__WHAT TO PRODUCE__.
In the listing below, locate the line that contains "vfov_deg: 7.1" and the line that contains "f_number: 4.5". Restate word for word those two lines and every line between them, and nothing else.

__INPUT FOR THIS TASK__.

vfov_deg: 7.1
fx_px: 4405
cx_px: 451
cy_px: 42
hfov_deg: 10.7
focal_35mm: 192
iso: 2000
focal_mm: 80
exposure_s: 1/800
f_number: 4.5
--
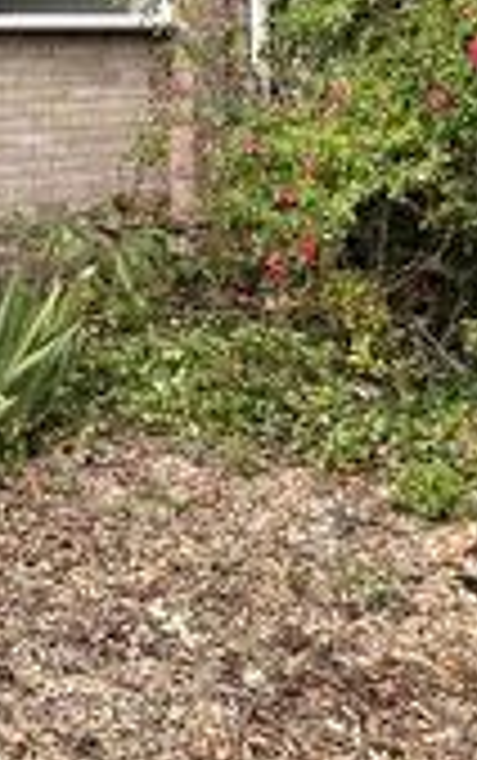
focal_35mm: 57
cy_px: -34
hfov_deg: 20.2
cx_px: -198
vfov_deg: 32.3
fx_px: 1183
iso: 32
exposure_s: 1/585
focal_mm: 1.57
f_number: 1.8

__OUTPUT__.
vfov_deg: 7.1
fx_px: 4405
cx_px: 451
cy_px: 42
hfov_deg: 10.7
focal_35mm: 192
iso: 2000
focal_mm: 80
exposure_s: 1/800
f_number: 4.5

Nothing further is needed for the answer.